***** Page text

But here we start to run into trouble. Ralph fitzNicholas is mainly attested under Henry III, and lived until 1266, but his date of birth is not known. He was seemingly old enough to be made Sheriff of Nottingham in 1217 when Philip Mark was removed, but must have been quite young then. Thomas of Erdington was dead by 1217, King John in 1216 and Mohammed al-Nasir in 1215. Abbot John de Cell died in 1214. Robert of London is not heard of again after about 1210 (although he may have gone into retirement). But if we accept 1214 as the latest date for the story, we then have to ask: when did Matthew Paris hear it from Robert of London? We know that Robert of London was in charge of St Albans Abbey briefly in 1208, and according to Paris this was when he overheard the story, but also by his own account Matthew Paris did not take holy orders until 1217. It is believed he was born in about 1200, and entirely possible that he could be a few years older than that, and it's quite likely he may have been brought up at the monastery before he became a monk, so he could well have been a young boy, perhaps serving Robert of London and his cronies with food or wine and overhearing their conversation. But if so, that would place the supposed trip prior to 1208, when the interdict was still in its early days, and rule out Barbour's carefully reasoned cross-correlation - the only independent verification we possibly might have of the story.
It's difficult to reconcile these various dates, and this leaves us with several possibilities; firstly, that Paris is misremembering - he was writing later than 1236, so he may have misremembered names, dates and places of events that happened at least 25 years earlier - we know he already contradicts himself once over the date in the Chronica itself. Secondly, Robert of London might just have been making stuff up - spinning a tall tale by the fireside to overawe a bunch of monks who didn't get out much, and showing off a few silver baubles he had picked up from who knows where as 'evidence'. Thirdly, Paris might have invented the whole tale as a satire on John's relationship with the Pope. Paris did after all hate King John, remembering perhaps the disruption of the interdict and Robert of London's tenure of St Albans. It was Paris who also wrote, lest we forget; "Foul as it is, Hell itself is defiled by the fouler presence of John." Confronted with the basic implausibility of some elements of the tale - John's willingness to convert to Islam, for example - plenty of historians have decided that it's just another of Paris' malicious digs and dismissed it as fiction.

**********
***** Supplied information

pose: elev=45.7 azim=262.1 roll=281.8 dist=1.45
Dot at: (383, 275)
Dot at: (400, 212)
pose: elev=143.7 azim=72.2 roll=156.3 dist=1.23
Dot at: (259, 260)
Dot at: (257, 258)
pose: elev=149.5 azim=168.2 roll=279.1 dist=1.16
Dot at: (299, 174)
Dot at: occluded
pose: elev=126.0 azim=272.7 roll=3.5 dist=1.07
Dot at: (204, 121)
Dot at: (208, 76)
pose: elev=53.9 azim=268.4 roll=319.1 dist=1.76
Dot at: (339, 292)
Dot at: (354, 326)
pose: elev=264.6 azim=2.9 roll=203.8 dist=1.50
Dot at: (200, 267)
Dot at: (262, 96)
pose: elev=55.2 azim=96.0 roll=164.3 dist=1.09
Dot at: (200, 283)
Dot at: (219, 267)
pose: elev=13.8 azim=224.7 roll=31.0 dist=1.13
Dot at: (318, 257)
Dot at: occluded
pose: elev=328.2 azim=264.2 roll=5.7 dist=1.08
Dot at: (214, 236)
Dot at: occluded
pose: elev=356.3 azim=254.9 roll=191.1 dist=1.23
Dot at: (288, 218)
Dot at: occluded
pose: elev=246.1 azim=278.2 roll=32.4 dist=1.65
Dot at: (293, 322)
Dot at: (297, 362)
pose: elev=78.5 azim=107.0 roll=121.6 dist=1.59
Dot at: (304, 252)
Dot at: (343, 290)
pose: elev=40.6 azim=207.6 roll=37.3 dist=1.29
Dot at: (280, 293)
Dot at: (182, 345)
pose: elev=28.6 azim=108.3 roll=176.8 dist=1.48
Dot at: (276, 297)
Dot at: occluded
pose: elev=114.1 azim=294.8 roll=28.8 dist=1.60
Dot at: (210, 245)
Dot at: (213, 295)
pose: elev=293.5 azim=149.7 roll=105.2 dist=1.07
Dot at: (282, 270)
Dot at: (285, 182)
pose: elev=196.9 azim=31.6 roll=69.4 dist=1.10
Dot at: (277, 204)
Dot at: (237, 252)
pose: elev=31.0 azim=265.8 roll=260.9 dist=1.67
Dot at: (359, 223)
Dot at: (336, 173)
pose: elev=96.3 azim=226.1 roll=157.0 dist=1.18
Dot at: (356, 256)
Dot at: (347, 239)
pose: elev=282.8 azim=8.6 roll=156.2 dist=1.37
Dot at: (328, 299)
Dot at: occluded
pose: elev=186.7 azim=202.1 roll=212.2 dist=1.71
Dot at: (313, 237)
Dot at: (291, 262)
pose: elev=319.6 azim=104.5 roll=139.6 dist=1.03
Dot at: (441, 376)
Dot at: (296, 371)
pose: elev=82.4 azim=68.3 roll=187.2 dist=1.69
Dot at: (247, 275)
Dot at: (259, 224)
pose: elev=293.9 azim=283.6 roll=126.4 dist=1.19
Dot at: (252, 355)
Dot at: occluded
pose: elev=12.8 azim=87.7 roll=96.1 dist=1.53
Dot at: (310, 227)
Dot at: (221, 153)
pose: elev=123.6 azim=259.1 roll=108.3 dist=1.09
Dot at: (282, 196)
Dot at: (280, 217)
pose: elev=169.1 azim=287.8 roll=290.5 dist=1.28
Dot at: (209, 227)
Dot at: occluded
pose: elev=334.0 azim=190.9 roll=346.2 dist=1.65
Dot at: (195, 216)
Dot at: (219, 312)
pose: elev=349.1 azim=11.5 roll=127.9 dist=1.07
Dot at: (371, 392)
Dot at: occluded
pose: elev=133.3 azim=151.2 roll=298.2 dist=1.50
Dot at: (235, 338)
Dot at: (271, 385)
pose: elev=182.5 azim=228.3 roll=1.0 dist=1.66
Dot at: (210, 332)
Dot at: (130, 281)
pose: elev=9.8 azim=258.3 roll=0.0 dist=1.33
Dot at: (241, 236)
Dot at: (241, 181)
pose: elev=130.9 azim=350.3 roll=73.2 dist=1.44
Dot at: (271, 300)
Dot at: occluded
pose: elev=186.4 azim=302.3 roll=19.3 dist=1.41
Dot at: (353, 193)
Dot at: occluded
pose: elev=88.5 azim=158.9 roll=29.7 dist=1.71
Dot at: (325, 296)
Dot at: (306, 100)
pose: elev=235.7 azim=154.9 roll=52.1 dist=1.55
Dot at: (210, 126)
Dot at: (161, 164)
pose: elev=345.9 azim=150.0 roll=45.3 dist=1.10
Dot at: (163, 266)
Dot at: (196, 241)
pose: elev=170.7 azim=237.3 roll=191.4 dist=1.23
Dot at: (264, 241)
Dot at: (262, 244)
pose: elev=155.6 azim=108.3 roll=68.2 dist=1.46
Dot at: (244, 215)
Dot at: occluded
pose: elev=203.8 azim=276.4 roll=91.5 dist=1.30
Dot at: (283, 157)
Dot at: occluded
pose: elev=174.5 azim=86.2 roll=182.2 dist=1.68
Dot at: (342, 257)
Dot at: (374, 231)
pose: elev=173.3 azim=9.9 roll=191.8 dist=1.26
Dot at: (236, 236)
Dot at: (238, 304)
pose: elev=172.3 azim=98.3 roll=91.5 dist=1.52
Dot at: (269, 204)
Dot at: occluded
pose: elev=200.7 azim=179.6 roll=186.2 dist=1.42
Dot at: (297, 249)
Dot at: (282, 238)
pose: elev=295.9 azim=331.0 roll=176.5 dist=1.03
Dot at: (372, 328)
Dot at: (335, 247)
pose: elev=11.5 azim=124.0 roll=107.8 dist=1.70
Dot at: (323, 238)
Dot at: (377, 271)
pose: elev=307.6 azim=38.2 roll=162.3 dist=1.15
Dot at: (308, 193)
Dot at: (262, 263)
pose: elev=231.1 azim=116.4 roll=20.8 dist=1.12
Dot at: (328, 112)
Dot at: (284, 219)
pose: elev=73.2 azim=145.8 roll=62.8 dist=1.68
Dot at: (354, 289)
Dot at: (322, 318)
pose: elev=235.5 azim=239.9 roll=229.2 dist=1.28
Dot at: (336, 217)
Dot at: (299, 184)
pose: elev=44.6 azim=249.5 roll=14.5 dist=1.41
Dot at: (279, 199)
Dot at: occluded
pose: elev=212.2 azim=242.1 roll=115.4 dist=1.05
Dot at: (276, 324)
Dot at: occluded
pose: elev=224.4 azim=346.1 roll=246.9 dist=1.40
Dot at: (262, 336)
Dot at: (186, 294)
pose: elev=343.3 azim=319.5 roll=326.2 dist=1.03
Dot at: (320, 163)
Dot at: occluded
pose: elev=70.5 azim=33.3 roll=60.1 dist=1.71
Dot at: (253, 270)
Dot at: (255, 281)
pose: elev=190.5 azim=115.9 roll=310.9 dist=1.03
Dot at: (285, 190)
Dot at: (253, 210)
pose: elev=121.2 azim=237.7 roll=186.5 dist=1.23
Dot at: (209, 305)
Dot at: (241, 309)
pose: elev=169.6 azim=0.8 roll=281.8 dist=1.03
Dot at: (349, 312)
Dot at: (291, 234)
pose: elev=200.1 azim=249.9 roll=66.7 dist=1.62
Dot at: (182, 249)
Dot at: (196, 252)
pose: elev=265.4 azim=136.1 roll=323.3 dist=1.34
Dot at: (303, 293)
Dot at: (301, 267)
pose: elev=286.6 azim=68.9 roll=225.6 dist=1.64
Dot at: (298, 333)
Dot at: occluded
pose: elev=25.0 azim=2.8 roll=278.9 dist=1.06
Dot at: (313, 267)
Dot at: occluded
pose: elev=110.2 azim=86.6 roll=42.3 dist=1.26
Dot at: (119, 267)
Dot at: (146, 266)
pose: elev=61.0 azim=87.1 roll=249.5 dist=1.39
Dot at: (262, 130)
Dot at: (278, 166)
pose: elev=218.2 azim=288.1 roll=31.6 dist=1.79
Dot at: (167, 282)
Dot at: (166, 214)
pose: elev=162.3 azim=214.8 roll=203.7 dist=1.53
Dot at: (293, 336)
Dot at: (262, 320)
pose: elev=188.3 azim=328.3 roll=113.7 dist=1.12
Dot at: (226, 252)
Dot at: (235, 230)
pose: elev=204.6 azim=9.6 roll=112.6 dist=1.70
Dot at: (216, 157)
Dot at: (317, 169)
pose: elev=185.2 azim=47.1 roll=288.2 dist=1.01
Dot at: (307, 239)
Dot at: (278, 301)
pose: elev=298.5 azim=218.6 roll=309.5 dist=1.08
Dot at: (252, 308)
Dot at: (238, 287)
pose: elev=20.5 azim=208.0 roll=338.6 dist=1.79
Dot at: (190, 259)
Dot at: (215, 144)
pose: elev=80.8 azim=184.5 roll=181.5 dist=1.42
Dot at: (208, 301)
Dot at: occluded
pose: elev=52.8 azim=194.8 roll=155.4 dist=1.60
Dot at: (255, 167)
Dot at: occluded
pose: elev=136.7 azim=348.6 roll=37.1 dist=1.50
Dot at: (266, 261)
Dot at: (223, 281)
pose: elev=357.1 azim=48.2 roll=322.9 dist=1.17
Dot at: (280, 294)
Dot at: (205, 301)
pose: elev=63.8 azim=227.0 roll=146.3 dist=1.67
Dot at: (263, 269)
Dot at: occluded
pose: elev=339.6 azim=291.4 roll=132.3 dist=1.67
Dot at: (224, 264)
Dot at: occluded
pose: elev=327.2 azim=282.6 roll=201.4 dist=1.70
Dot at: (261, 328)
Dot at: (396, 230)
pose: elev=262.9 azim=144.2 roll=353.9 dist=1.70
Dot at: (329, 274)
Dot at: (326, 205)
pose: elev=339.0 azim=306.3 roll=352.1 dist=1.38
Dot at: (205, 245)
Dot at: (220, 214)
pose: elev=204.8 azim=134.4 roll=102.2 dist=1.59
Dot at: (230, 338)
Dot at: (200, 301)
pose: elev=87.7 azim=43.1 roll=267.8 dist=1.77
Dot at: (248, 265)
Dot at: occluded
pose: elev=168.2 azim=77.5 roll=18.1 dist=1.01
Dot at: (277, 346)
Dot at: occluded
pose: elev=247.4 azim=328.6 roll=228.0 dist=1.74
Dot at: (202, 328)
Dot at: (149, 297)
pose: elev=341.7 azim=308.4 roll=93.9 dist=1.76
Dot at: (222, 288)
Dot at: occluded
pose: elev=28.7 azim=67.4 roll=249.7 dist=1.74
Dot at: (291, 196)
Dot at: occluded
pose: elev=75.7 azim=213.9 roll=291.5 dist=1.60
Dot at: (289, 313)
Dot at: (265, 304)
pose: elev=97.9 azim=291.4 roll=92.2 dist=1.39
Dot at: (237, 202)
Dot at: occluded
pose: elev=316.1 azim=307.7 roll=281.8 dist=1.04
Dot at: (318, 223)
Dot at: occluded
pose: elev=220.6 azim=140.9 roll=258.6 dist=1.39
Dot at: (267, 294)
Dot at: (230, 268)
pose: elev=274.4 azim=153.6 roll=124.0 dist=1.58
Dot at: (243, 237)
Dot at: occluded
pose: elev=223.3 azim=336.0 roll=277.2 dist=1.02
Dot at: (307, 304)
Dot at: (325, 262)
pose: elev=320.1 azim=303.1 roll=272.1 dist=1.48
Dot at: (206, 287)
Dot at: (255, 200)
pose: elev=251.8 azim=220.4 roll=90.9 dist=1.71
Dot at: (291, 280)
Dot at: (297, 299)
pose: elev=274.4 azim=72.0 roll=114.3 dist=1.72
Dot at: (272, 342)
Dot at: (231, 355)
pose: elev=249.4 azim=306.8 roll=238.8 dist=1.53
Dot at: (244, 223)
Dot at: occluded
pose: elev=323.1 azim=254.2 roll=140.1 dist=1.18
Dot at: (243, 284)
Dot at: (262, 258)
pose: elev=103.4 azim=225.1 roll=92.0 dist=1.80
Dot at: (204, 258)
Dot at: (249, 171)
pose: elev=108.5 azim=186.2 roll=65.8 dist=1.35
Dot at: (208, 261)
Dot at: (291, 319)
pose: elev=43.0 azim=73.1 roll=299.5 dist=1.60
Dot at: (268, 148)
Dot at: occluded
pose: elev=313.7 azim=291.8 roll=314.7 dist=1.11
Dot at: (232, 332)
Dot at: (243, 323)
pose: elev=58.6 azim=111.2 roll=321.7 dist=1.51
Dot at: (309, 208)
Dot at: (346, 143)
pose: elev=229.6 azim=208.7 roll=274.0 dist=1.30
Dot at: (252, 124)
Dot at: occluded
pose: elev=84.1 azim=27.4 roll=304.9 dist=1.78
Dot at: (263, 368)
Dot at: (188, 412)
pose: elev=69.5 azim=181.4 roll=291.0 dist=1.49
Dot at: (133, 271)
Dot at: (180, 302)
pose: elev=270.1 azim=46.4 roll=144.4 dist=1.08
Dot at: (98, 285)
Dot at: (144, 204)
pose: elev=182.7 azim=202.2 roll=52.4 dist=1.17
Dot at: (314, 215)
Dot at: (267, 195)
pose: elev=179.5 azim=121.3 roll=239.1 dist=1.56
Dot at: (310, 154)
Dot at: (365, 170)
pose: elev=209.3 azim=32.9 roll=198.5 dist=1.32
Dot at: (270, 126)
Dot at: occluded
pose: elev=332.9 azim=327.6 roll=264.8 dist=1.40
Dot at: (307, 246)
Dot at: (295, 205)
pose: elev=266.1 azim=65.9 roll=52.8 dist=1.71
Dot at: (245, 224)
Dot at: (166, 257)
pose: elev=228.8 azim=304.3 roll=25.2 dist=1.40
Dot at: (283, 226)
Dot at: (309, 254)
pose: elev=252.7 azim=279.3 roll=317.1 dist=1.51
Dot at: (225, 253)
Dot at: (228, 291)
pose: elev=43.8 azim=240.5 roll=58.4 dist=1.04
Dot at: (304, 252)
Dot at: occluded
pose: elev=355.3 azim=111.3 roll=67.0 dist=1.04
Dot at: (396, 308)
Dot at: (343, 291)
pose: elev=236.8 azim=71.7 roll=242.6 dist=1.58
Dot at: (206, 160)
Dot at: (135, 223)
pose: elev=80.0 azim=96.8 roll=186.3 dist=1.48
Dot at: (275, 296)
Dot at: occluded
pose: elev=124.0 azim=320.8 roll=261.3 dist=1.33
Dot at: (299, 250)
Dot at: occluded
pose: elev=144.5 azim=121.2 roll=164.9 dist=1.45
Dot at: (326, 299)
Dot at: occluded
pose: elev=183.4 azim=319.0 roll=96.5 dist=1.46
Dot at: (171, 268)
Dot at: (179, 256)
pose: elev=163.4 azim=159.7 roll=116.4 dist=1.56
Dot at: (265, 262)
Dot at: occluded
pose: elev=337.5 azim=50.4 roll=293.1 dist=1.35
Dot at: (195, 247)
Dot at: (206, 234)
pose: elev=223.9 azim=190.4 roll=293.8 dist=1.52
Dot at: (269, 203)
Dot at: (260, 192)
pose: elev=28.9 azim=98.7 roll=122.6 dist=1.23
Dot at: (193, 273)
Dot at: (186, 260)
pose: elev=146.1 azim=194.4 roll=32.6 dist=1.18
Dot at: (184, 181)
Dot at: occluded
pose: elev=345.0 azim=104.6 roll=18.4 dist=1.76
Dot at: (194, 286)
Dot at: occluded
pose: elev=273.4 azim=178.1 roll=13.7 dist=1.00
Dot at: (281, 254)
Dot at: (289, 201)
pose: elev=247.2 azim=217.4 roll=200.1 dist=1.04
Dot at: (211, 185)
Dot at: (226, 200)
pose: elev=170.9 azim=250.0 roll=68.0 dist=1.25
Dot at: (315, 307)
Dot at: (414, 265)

**********

- [What this exercise asks]:
1. According to the Matthew Paris passage, in what year did Abbot John de Cell die?
2. Continue the Matthew Paris passage from its last sentence.
None of the items are needed here.

- [Answers to the exercise]:
1. He died in 1214.

2.
So where does that leave us? Unfortunately none the wiser. The story cannot be true in its entirety because some elements of it contradict other elements, and this means we have to look askance at its inherent implausibility. I offered three possibilities above, but I actually like to believe that it's a combination of all three; Robert of London was - at the very least - exaggerating, Paris was misremembering, and then probably added a few jibes of his own out of his and his fellow monks' abiding dislike of John's memory. In answer to the question at the start of this post - did King John once try to sell England to the Almohad Caliph of Andalucia and Morocco - the answer is: "almost certainly not", but the idea of a diplomatic mission to the Emir of Andalus is not at all implausible, and Erdington, fitzNicholas and Robert of London are certainly the kind of people that the King would have chosen to undertake it.